***** Excerpt

DRIVE OS Version: DRIVE OS version. 7.0.3.0-40740537
Hi everyone,
I’m running on an ARM platform with a DRIVE Thor (ThorU) SoC. I’m trying to profile a TensorRT engine using both Nsight Systems and Nsight Compute, but I’m unable to capture GPU utilization or memory bandwidth metrics for the operators.
Nsight Systems command:
bash
export LD_LIBRARY_PATH=$LD_LIBRARY_PATH:/usr/lib/aarch64-linux-gnu/nsight-systems/target-linux-sbsa-armv8:/usr/lib/aarch64-linux-gnu/nsight-systems/target-linux-sbsa-armv8
nsys profile \
--trace=cuda,nvtx \
--stats=true \
--gpu-metrics-device=all \
--gpu-metrics-set=0 \
--cuda-graph-trace=node \
--force-overwrite true \
-o test \
trtexec \
--loadEngine=test_nodata.trt \
--fp16
Issue with Nsight Systems:
I can see kernel latency information, but GPU utilization and bandwidth utilization metrics are missing from the output.

**********
***** Given information

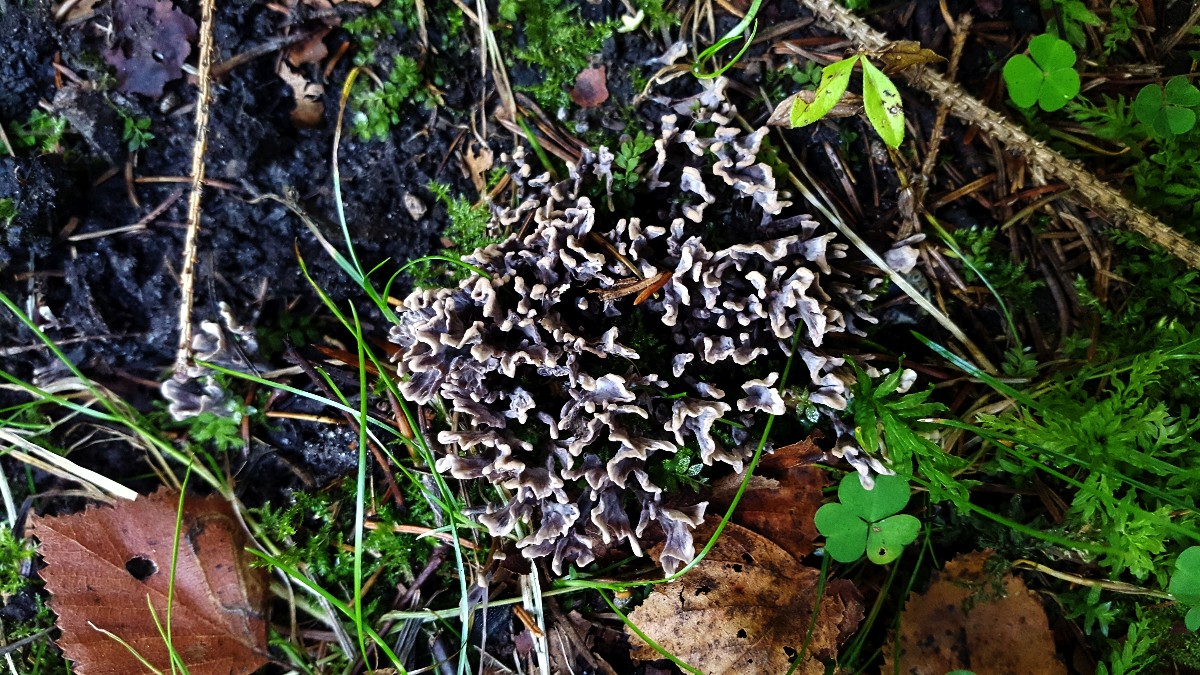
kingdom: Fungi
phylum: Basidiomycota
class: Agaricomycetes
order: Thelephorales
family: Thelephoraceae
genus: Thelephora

**********
***** Given information

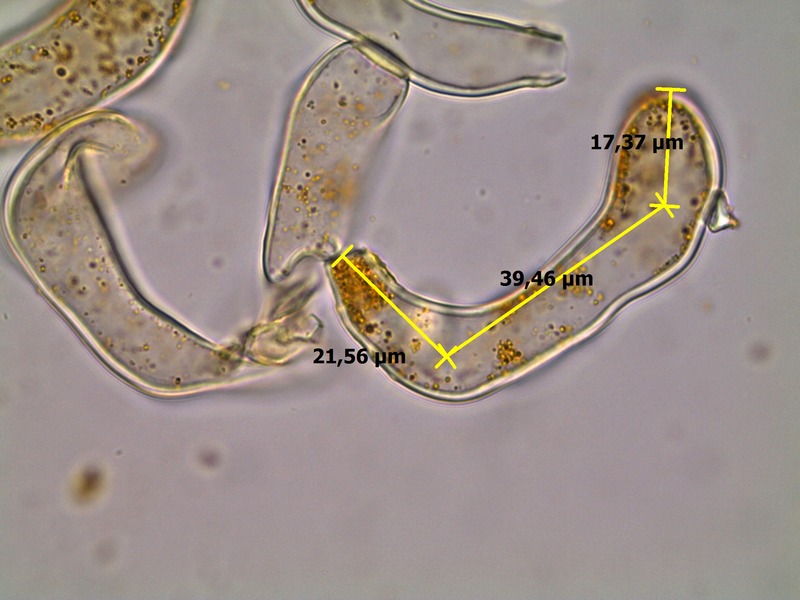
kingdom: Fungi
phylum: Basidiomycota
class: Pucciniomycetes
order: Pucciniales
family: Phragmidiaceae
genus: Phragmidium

**********

* Tasks to complete:
1/ How would this sentence from the profiling post read in Spanish: "I can see kernel latency information, but GPU utilization and bandwidth utilization metrics are missing from the output."
2/ Can you echo the profiling post starting at "DRIVE OS Version: DRIVE" and ending at "for the operators."?

* Per-task outputs:
1/ Puedo ver la información de latencia de los kernels, pero las métricas de utilización de la GPU y de utilización del ancho de banda no aparecen en la salida.

2/
DRIVE OS Version: DRIVE OS version. 7.0.3.0-40740537
Hi everyone,
I’m running on an ARM platform with a DRIVE Thor (ThorU) SoC. I’m trying to profile a TensorRT engine using both Nsight Systems and Nsight Compute, but I’m unable to capture GPU utilization or memory bandwidth metrics for the operators.